Excerpt to read:
Running tests in parallel reduces deployment pipeline runtime and shortens the feedback loop developers get from the tests.

Tests that use Testcontainers are fast even when run sequentially; however, in certain circumstances, they can be slow:

  • Tests are not isolated, and containers are restarted or recreated after every test to prevent state leaks.
  • Tests rely on slow dependencies.
  • The application under test performs compute-intensive tasks.
  • The application under test is slow due to a bug.

If the tests are slow due to a bug in the application code, consider fixing the root cause; parallelizing tests will hide the problem from the tests and let it slip into production. If the tests are slow due to the problematic test design or inherently slow dependencies, parallelizing tests will improve the runtime. However, if time allows, consider improving the test design, for example, by starting all containers once per test run and managing data isolation with the application means.

Try it out!

Experiment with running tests in parallel - it will save you time if the tests are run frequently (as they should be).

Provided data:
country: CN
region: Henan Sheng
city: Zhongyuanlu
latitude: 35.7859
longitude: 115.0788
* * *
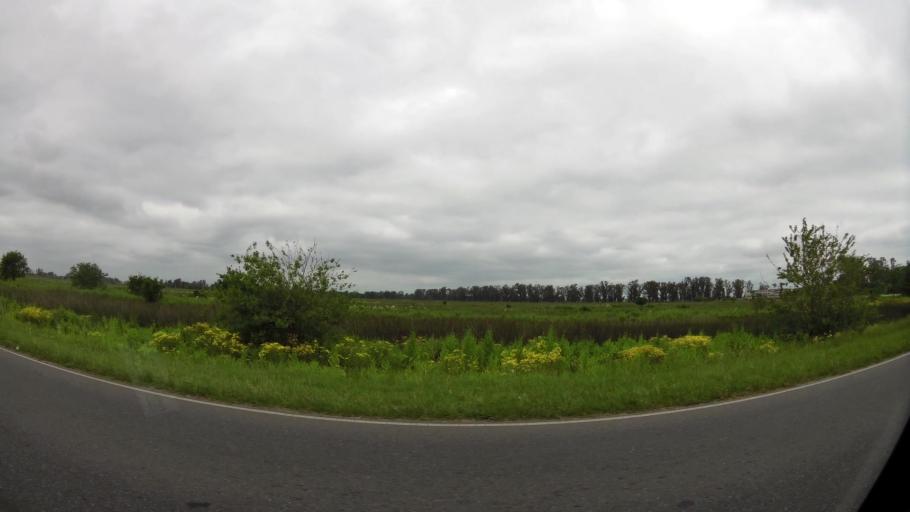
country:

Exercise prompt: Retype the passage on running tests in parallel between "Running tests in parallel reduces" and "prevent state leaks.", inclusive, keeping every word and punctuation mark unchanged.

Written answer:
Running tests in parallel reduces deployment pipeline runtime and shortens the feedback loop developers get from the tests.

Tests that use Testcontainers are fast even when run sequentially; however, in certain circumstances, they can be slow:

  • Tests are not isolated, and containers are restarted or recreated after every test to prevent state leaks.